Spell checkers are excellent things, but I think we can all agree that over-relying on them is a mistake. Like anything else, they have their limitations. The one I’m talking about today is wrong word usage.
I posted a column a while back about beta readers and why we need them. One thing I discussed in that column is that spellcheckers, for some reason, don’t always notice when you’ve used the wrong word. I used to have a weird habit of using “reign it in” instead of “rein it in,” a small but glaring malapropism that my spellchecker completely missed but my beta readers (wonderful human beings that they are) didn’t.
That’s the great thing about humans over spellcheckers; spellcheckers only know if your writing matches the rules they’re programmed with. Humans are able to think and thus realise what you meant to say and where you’ve gone wrong. We humans have our own internal spellchecker that we’ve been reprogramming every time we’ve read anything our whole lives. It’s not infallible, however, especially when it comes to our own work, which is one reason we need beta readers.

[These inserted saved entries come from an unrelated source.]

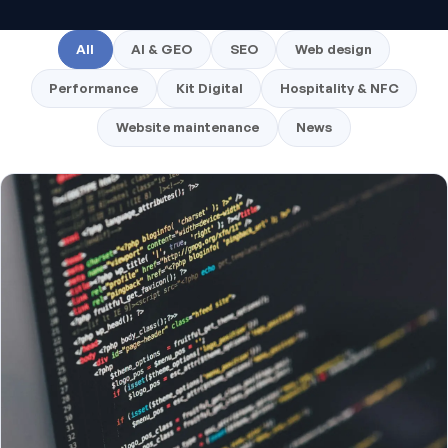
All
AI & GEO
SEO
Web design
Performance
Kit Digital
Hospitality & NFC
Website maintenance
News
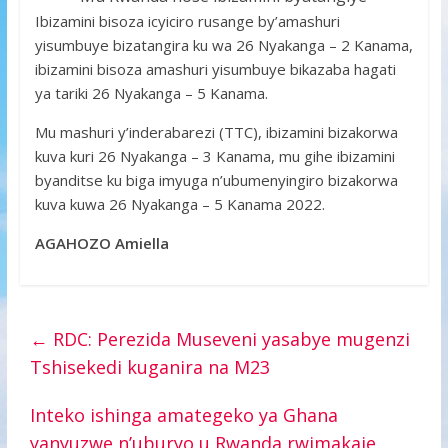
Ibizamini bisoza icyiciro rusange by’amashuri
yisumbuye bizatangira ku wa 26 Nyakanga – 2 Kanama,
ibizamini bisoza amashuri yisumbuye bikazaba hagati
ya tariki 26 Nyakanga – 5 Kanama.
Mu mashuri y’inderabarezi (TTC), ibizamini bizakorwa
kuva kuri 26 Nyakanga – 3 Kanama, mu gihe ibizamini
byanditse ku biga imyuga n’ubumenyingiro bizakorwa
kuva kuwa 26 Nyakanga – 5 Kanama 2022.
AGAHOZO
Amiella
←
RDC: Perezida Museveni yasabye mugenzi
Tshisekedi kuganira na M23
Inteko ishinga amategeko ya Ghana
yanyuzwe n’uburyo u Rwanda rwimakaje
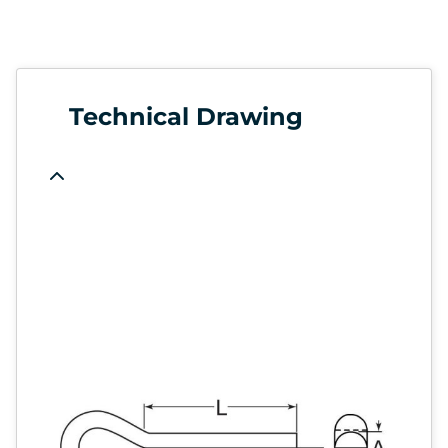
Technical Drawing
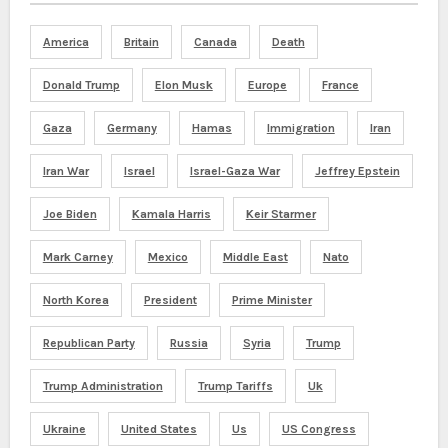
America
Britain
Canada
Death
Donald Trump
Elon Musk
Europe
France
Gaza
Germany
Hamas
Immigration
Iran
Iran War
Israel
Israel-Gaza War
Jeffrey Epstein
Joe Biden
Kamala Harris
Keir Starmer
Mark Carney
Mexico
Middle East
Nato
North Korea
President
Prime Minister
Republican Party
Russia
Syria
Trump
Trump Administration
Trump Tariffs
Uk
Ukraine
United States
Us
US Congress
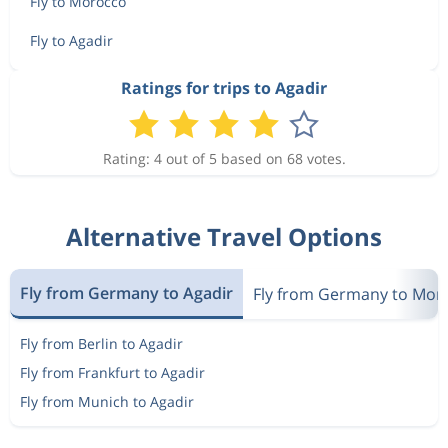
Fly to Morocco
Fly to Agadir
Ratings for trips to Agadir
Rating: 4 out of 5 based on 68 votes.
Alternative Travel Options
Fly from Germany to Agadir
Fly from Germany to Mor
Fly from Berlin to Agadir
Fly from Frankfurt to Agadir
Fly from Munich to Agadir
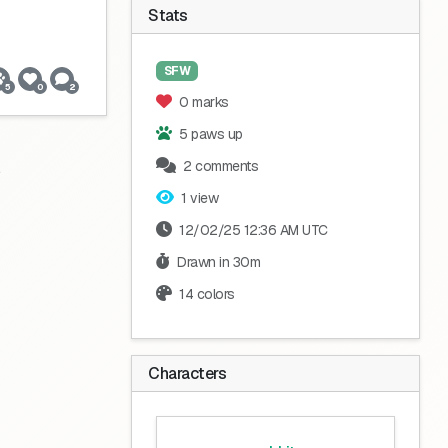
Stats
SFW
5
0
2
0 marks
5 paws up
2 comments
1 view
12/02/25 12:36 AM UTC
Drawn in 30m
14 colors
Characters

Where it gets fun is when a person’s spellchecker ends up with a bit of programming that is just plain wrong.
A girl I knew at school once got shouting angry over the word “hasty.” She was convinced it meant “slow” and was absolutely ready to die on that hill (we English nerds attract each other, alright?). We finally called over an English teacher, who thought it over and concluded that she’d misunderstood the phrase, “more speed, less haste.” Another girl was absolutely sure that magenta was a shade of blue, and smugly insisted that I, the author of a book I cited as evidence, and friggin’ Crayola were idiots for thinking it was actually pink (that girl and I were not on the kind of terms that allowed for a lot of unpacking, and so the mystery of how she came to this conclusion remains unsolved).

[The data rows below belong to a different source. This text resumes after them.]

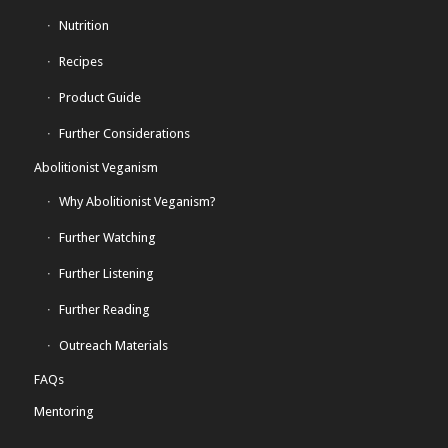
Nutrition
Recipes
Product Guide
Further Considerations
Abolitionist Veganism
Why Abolitionist Veganism?
Further Watching
Further Listening
Further Reading
Outreach Materials
FAQs
Mentoring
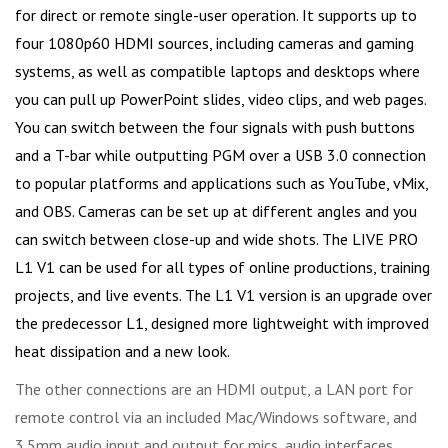
for direct or remote single-user operation. It supports up to
four 1080p60 HDMI sources, including cameras and gaming
systems, as well as compatible laptops and desktops where
you can pull up PowerPoint slides, video clips, and web pages.
You can switch between the four signals with push buttons
and a T-bar while outputting PGM over a USB 3.0 connection
to popular platforms and applications such as YouTube, vMix,
and OBS. Cameras can be set up at different angles and you
can switch between close-up and wide shots. The LIVE PRO
L1 V1 can be used for all types of online productions, training
projects, and live events. The L1 V1 version is an upgrade over
the predecessor L1, designed more lightweight with improved
heat dissipation and a new look.
The other connections are an HDMI output, a LAN port for
remote control via an included Mac/Windows software, and
3.5mm audio input and output for mics, audio interfaces,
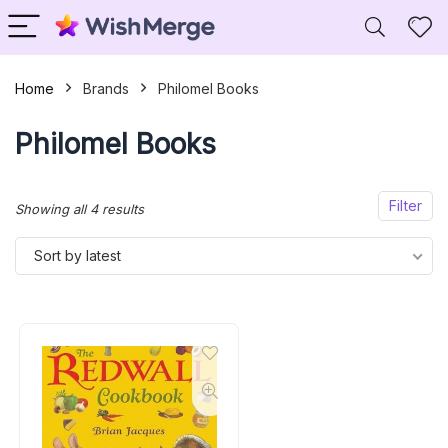
Home
Brands
Philomel Books
Philomel Books
Filter
Sorted
Showing all 4 results
by
Sort by latest
latest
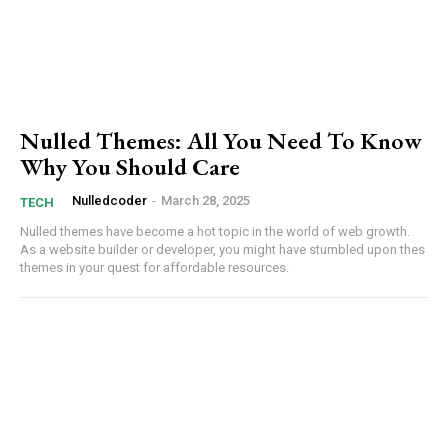
Praesent euismod ac
Ut mollis pellentesque tortor
Nullam eu erat condimentum
Donec quis est ac felis
Orci varius natoque dolor
Nulled Themes: All You Need To Know
Why You Should Care
Nulledcoder
-
March 28, 2025
TECH
Nulled themes have become a hot topic in ‌the world of web growth. ​
Member full access
As a ​website builder or developer, you might have stumbled upon thes
themes⁢ in your quest for affordable resources.
Etiam est nibh, lobortis sit
Praesent euismod ac
Ut mollis pellentesque tortor
Nullam eu erat condimentum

So, yeah. Humans can think, but our programming is as able to be wrong as a spellchecker. That’s why, as with most things, it’s best to use a variety of methods to give yourself the most opportunities to catch mistakes.

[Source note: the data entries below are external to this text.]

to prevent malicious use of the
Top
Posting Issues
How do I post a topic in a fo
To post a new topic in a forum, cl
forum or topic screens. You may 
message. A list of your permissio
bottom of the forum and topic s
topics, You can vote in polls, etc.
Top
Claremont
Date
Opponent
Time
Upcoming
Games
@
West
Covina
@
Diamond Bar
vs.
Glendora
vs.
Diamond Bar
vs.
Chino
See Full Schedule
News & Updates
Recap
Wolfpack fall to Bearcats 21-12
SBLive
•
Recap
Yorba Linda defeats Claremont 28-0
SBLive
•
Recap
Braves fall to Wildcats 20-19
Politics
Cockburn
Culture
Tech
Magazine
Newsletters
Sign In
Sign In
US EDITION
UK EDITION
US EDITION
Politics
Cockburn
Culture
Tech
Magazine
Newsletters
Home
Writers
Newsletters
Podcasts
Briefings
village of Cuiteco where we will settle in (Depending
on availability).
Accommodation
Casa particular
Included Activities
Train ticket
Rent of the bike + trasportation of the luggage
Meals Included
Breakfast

Throw words you’re not sure about into a search engine before you use them. Use your spellchecker. Use beta readers. Sneak in quick rereads at odd moments, and one last one before you his SEND just to be safe.
Finally, just accept that, no matter how many times you read your brain-baby through, or how many beta readers check it over for you, after sending it off you will find a glaring mistake that somehow got missed before, and it will be embarrassing. That’s just how it works.